As part of the agreement making it possible for the return of the Czechoslovak government, the reformers were forced to accede to Soviet demands which meant signing the Moscow Protocols Agreement, dated the 25th August 1968. The main signatories of the 26 politicians in custody were Czechoslovak President Ludvík Svoboda, First Secretary of the Central Committee of the Communist Party of Czechoslovakia Alexander Dubček, Prime Minister Oldřich Černík, Chairman of the National Assembly Josef Smrkovský and most of the ministers, and the Communist Party leader. The only person present at the negotiations who declined to sign was František Kriegel, a member of the Czechoslovak Communist Party from early on who supported the reforms of Alexander Dubcek — and despite not signing the protocol — he was allowed to return to Prague, but was expelled from the party the following year.
After the return of the government held in Moscow, and the tanks which had entered Czechoslovakia in an effort to quash any hope of deposing the communist rule in the country, Moscow had effectively crushed Dubcek’s Prague Spring. Despite the threat of reprisals from Moscow towards their Warsaw Pact alliance members, there was condemnation from the Romanian leader. Albania also withdrew their forces from the Warsaw Pact and at the same time described the invasion as an act of “social imperialism.” The invasion of Czechoslovakia shocked the world and triggered spontaneous civic resistance movements that made headlines at home and abroad. As a result, many Czechoslovakians learned over time that they were not alone and that there was tacit support for their movement.

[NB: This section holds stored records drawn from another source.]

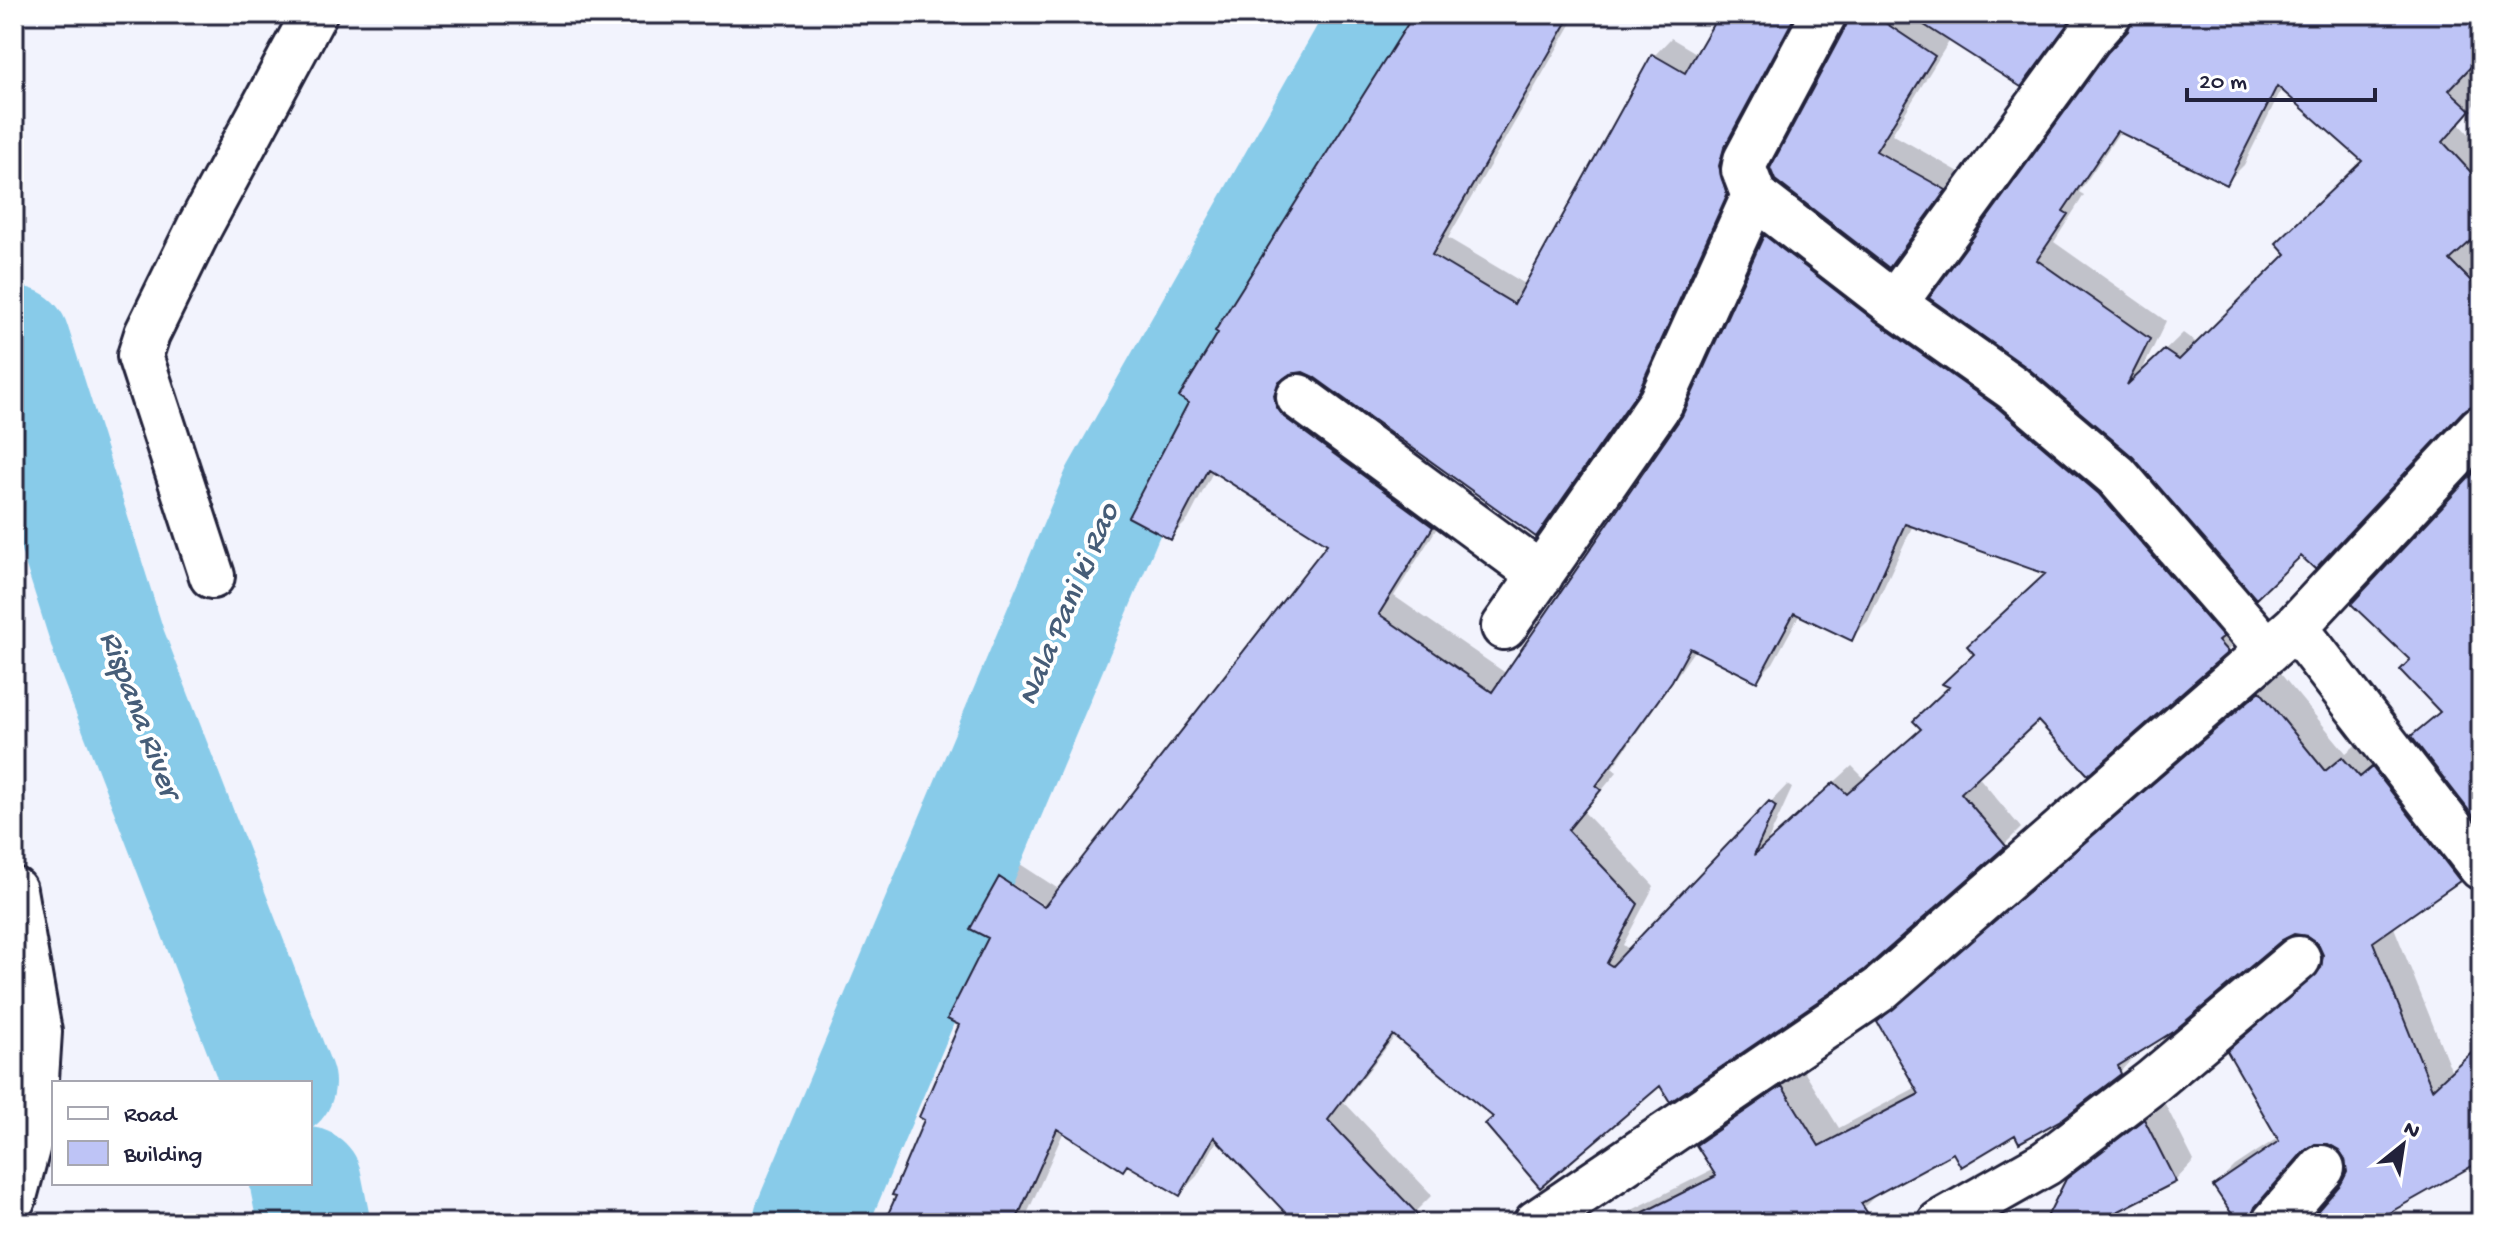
<svg xmlns="http://www.w3.org/2000/svg" width="2495" height="1237" font-family="'Gochi Hand',sans-serif">
  <style>
    .shadow { fill: #0003; fill-rule: evenodd }
    .lines { fill: none; stroke-linecap: round; stroke-linejoin: round }
    .river { stroke: #88cbe9; stroke-width: 112 }
    .building { fill: #bec4f6; stroke: #22223b; stroke-width: 2; fill-rule: evenodd }
    .minor-casing { stroke: #22223b; stroke-width: 50 }
    .minor { stroke: #fff; stroke-width: 44 }
    .labels { text-anchor: middle; dominant-baseline: central; stroke-width: 8; stroke-linejoin: round; paint-order: stroke }
    .water-label { font-size: 32px; font-style: italic; fill: #465d78; stroke: #fff }
  </style>
  <rect width="100%" height="100%" fill="#f2f3fd"/>
  <filter id="ink" filterUnits="userSpaceOnUse"><feTurbulence type="fractalNoise" baseFrequency=".0125" numOctaves="2"/><feDisplacementMap in="SourceGraphic" scale="16" xChannelSelector="R" yChannelSelector="G"/><feConvolveMatrix kernelMatrix="1 2 1 2 8 2 1 2 1" color-interpolation-filters="sRGB"/></filter>
  <g filter="url(#ink)">
    <path class="shadow" d="M1432,14H1577L1448,238L1527,285L1654,56L1671,38L1698,54L1721,14H1802L1743,177L1656,370L1553,517L1536,534L1315,375L1301,370L1292,372L1293,390L1449,509L1394,596L1507,674L1683,417L1765,236L1782,219L2015,391L2244,634L2227,651L2038,718L1977,775L2021,828L2004,845L1660,1083L1496,1116L1396,1035L1344,1102L1432,1195L1404,1223H1281L1289,1213L1218,1139L1197,1176L1180,1193L1064,1131L1023,1223H885L962,1024L990,937L1000,879L1017,862L1060,890L1330,543L1214,470L1188,520L1171,537ZM1913,525L2048,573L1976,653L1923,728L1865,779L1852,766L1766,845L1792,788L1787,785L1630,950L1623,945L1654,886L1584,812L1617,772L1612,768L1696,648L1756,680L1773,663L1800,614L1851,638L1868,621ZM1003,878L1053,911L1051,914L1003,882Z
      M1851,14H2079L2021,84L1950,40L1892,134L1961,173L1906,249L1889,266L1848,26Z
      M2135,14H2481V98L2459,123L2481,147V348L2301,554L2135,456L2030,367L1932,298L2130,31ZM2282,88L2365,161L2288,254L2198,344L2183,333L2140,375L2166,321L2054,242L2084,195L2079,192L2121,130L2227,182L2244,165Z
      M2280,673L2346,753L2363,739L2478,860L2459,879L2393,925L2452,1072L2481,1045V1157L2381,1215L2389,1223H2309L2348,1174L2347,1158L2339,1147L2326,1141L2311,1144L2268,1196L2278,1223H2241L2215,1186L2235,1166L2279,1137L2323,967L2325,955L2319,942L2308,934L2294,932L2281,938L2139,1051L2120,1072L2016,1132L1954,1151L1881,1190L1864,1207L1839,1223H1606L1714,1169L1698,1145L1718,1125L1802,1068L1839,1128L1917,1087L1880,1022Z
      M2164,1102L2194,1161L2175,1181L2122,1208L2114,1223H2046L2067,1181L2088,1160Z"/>
    <g class="lines">
      <path class="river" d="M14,342L111,649L279,1083
        M306,1183L314,1223
        M809,1223L1117,493L1388,14"/>
    </g>
    <path class="building" d="M1414,14H1572L1432,255L1514,304L1652,54L1685,73L1719,14H1796L1724,148L1719,166L1727,195L1639,390L1536,537L1314,377L1303,372L1290,374L1278,383L1274,395L1276,406L1284,417L1433,527L1379,614L1492,692L1682,416L1764,235L1879,324L1998,408L2099,494L2223,637L2218,641L2228,652L2088,775L2038,721L1961,793L2006,846L1864,970L1670,1102L1660,1086L1540,1188L1485,1124L1493,1117L1393,1035L1328,1120L1426,1223H1295L1214,1137L1180,1196L1127,1165L1123,1171L1057,1129L1015,1223H884L896,1196L892,1195L924,1120L919,1117L959,1025L947,1019L988,938L970,929L999,877L1044,907L1327,544L1208,469L1171,540L1128,517L1188,403L1179,397L1218,333L1215,331ZM1905,524L2045,574L1967,646L1974,654L1942,684L1949,687L1913,721L1921,729L1847,794L1834,782L1754,855L1776,806L1769,801L1612,966L1607,963L1638,904L1568,830L1601,790L1596,786L1672,681L1690,648L1757,682L1794,613L1852,641Z
      M1849,14H1872L1935,56L1876,151L1946,190L1889,268L1775,180L1770,168L1846,26Z
      M1907,14H2075L2021,87Z
      M2133,14H2481V56L2449,90L2471,110L2443,142L2481,183V232L2450,260L2481,291V404L2463,411L2315,569L2301,556L2256,599L2133,457L2029,369L1929,298L2108,52L2128,31ZM2277,86L2362,161L2276,243L2286,254L2179,360L2164,350L2127,385L2150,339L2037,260L2068,214L2063,211L2117,131L2227,185Z
      M2481,465V826L2411,736L2440,712L2400,670L2410,660L2351,604Z
      M2260,691L2325,771L2342,757L2360,777L2372,767L2460,881L2373,942L2432,1089L2481,1043V1161L2371,1223H2307L2341,1184L2347,1172L2345,1159L2339,1150L2328,1144H2315L2303,1152L2255,1207L2250,1223H2238L2213,1186L2279,1141L2227,1051L2321,968L2323,955L2318,944L2307,936L2294,934L2282,940L2174,1031L2118,1066L2121,1074L2061,1120L2019,1143L2015,1135L1961,1167L1953,1153L1861,1203L1874,1223H1622L1716,1176L1696,1145L1782,1086L1819,1146L1919,1094L1877,1022Z
      M2144,1119L2176,1182L2109,1216L2106,1223H2044L2066,1179Z"/>
    <g class="lines">
      <defs>
        <path id="minor" d="M1754,196L1894,304L2013,388L2117,476L2268,651
          M1894,304L2089,36L2109,14
          M1299,397L1541,575
          M212,576L140,356L147,334L199,228L314,14
          M1504,627L1661,402L1754,196L1744,170L1746,160L1824,14
          M2295,627L2481,867
          M14,890L39,1032L33,1126L14,1197
          M1536,1223L1879,990L2295,627L2481,428
          M1940,1223L2046,1163L2152,1082L2298,959
          M2274,1223L2322,1168"/>
      </defs>
      <use href="#minor" class="minor-casing"/>
      <use href="#minor" class="minor"/>
    </g>
  </g>
  <g class="labels">
    <g class="water-label">
      <text transform="translate(1070 605) rotate(-67)">Nala Pani ki Rao</text>
      <text transform="translate(138 715) rotate(69)">Rispana River</text>
    </g>
  </g>
  <rect width="2495" height="1237" fill="none" stroke="#fff" stroke-width="48"/>
  <rect x="24" y="24" width="2447" height="1189" fill="none" stroke="#22223b" stroke-width="3" filter="url(#ink)"/>
  <rect x="52" y="1081" width="260" height="104" fill="#ffffff" stroke="#a7a7b1" stroke-width="2"/>
  <rect x="68" y="1107" width="40" height="12" fill="#ffffff" stroke="#a7a7b1" stroke-width="2"/>
  <text x="124" y="1121" font-size="24" fill="#22223b">Road</text>
  <rect x="68" y="1141" width="40" height="24" fill="#bec4f6" stroke="#a7a7b1" stroke-width="2"/>
  <text x="124" y="1161" font-size="24" fill="#22223b">Building</text>
  <g transform="translate(2403 1145) rotate(30)" stroke="#ffffff" stroke-width="6" paint-order="stroke">
  <path d="M0-6L14 30L0 20L-14 30Z" fill="#22223b"/>
  <text y="-12" font-size="22" font-weight="bold" text-anchor="middle" fill="#22223b">N</text>
  </g>
  <path d="M2187 88v12h188v-12" fill="none" stroke="#22223b" stroke-width="4"/>
  <text x="2199" y="88" font-size="24" fill="#22223b" stroke="#ffffff" stroke-width="6" paint-order="stroke">20 m</text>
</svg>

Alexander Dubček was kept under very close surveillance for much of his life after his return to Prague and was forced to resign as First Secretary in April 1969. He was however re-elected to the Federal Assembly — formerly the Federal Parliament — and became its chairman. In 1970, Dubcek was expelled from the Communist Party altogether and lost his seat in the Slovak parliament, which he had held continuously since 1964, as well as the Federal Assembly. Dubcek lived to see the end of imposed communism in his country after the collapse of the Soviet Union in 1991, and at the same time, he witnessed the peaceful discussions to negotiate the separation of Czechoslovakia into two parliamentary republics. He died on the 7th November 1992, as a result of injuries sustained in a car crash that took place on the 1st September, and was buried in Slávičie údolie Cemetery in Bratislava. The Czech Republic and Slovakia formally separated on the 1st January 1993. Over time, both the Czech Republic and the Slovak Republic integrated into the many Western European and international institutions such as NATO and the European Union — both events occurring in 2004. Both countries are also observing their centenary anniversary of independence this year, which was achieved in 1918 after the signing of the Treaty of Versailles — which ended the Great War.